The problem: The entries below are to be given back exactly, with images excluded.

Data shown:
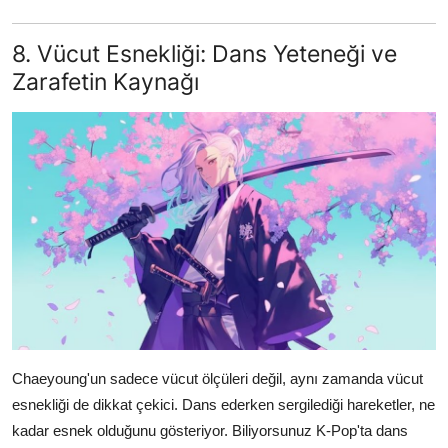
8. Vücut Esnekliği: Dans Yeteneği ve
Zarafetin Kaynağı
Chaeyoung'un sadece vücut ölçüleri değil, aynı zamanda vücut
esnekliği de dikkat çekici. Dans ederken sergilediği hareketler, ne
kadar esnek olduğunu gösteriyor. Biliyorsunuz K-Pop'ta dans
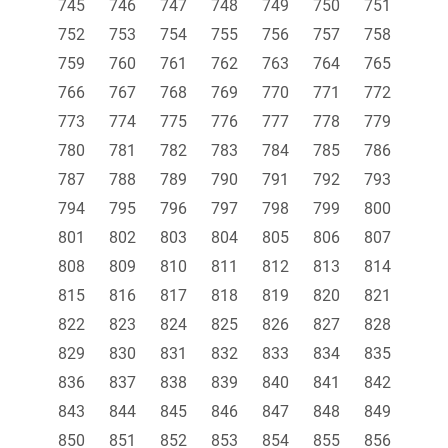
745
746
747
748
749
750
751
752
753
754
755
756
757
758
759
760
761
762
763
764
765
766
767
768
769
770
771
772
773
774
775
776
777
778
779
780
781
782
783
784
785
786
787
788
789
790
791
792
793
794
795
796
797
798
799
800
801
802
803
804
805
806
807
808
809
810
811
812
813
814
815
816
817
818
819
820
821
822
823
824
825
826
827
828
829
830
831
832
833
834
835
836
837
838
839
840
841
842
843
844
845
846
847
848
849
850
851
852
853
854
855
856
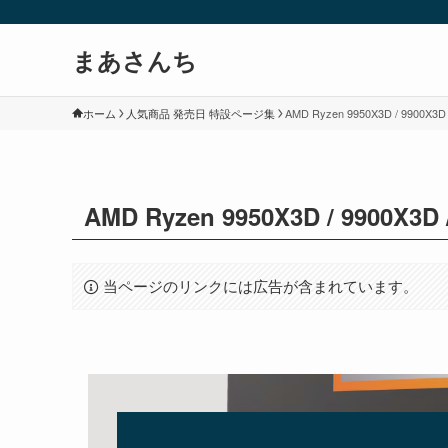
まあさんち
ホーム
人気商品 発売日 特設ページ集
AMD Ryzen 9950X3D / 9900
AMD Ryzen 9950X3D / 9900
当ページのリンクには広告が含まれています。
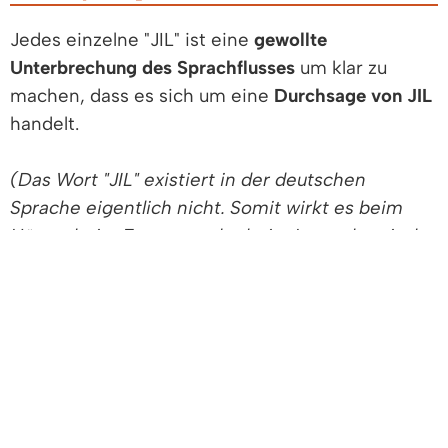
Jedes einzelne "JIL" ist eine
gewollte
Unterbrechung des Sprachflusses
um klar zu
machen, dass es sich um eine
Durchsage von JIL
handelt.
(Das Wort "JIL" existiert in der deutschen
Sprache eigentlich nicht. Somit wirkt es beim
Hören, beim Ertasten oder beim Lesen komisch.
Wirkt etwas in einem Text komisch so
unterbricht es den Sprachfluss. Die ausgewählte
IPA-Sprechweise ist übrigens: /jIl/)
Für die
visuelle/haptische Hervorhebung
wird die
Durchsage von JIL in
eckige Klammern
gepackt
und der
Durchsage-Text zwischen zwei
gerade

Response box:
8. Vücut Esnekliği: Dans Yeteneği ve
Zarafetin Kaynağı
Chaeyoung'un sadece vücut ölçüleri değil, aynı zamanda vücut
esnekliği de dikkat çekici. Dans ederken sergilediği hareketler, ne
kadar esnek olduğunu gösteriyor. Biliyorsunuz K-Pop'ta dans
745
746
747
748
749
750
751
752
753
754
755
756
757
758
759
760
761
762
763
764
765
766
767
768
769
770
771
772
773
774
775
776
777
778
779
780
781
782
783
784
785
786
787
788
789
790
791
792
793
794
795
796
797
798
799
800
801
802
803
804
805
806
807
808
809
810
811
812
813
814
815
816
817
818
819
820
821
822
823
824
825
826
827
828
829
830
831
832
833
834
835
836
837
838
839
840
841
842
843
844
845
846
847
848
849
850
851
852
853
854
855
856
まあさんち
ホーム
人気商品 発売日 特設ページ集
AMD Ryzen 9950X3D / 9900
AMD Ryzen 9950X3D / 9900
当ページのリンクには広告が含まれています。
Jedes einzelne "JIL" ist eine
gewollte
Unterbrechung des Sprachflusses
um klar zu
machen, dass es sich um eine
Durchsage von JIL
handelt.
(Das Wort "JIL" existiert in der deutschen
Sprache eigentlich nicht. Somit wirkt es beim
Hören, beim Ertasten oder beim Lesen komisch.
Wirkt etwas in einem Text komisch so
unterbricht es den Sprachfluss. Die ausgewählte
IPA-Sprechweise ist übrigens: /jIl/)
Für die
visuelle/haptische Hervorhebung
wird die
Durchsage von JIL in
eckige Klammern
gepackt
und der
Durchsage-Text zwischen zwei
gerade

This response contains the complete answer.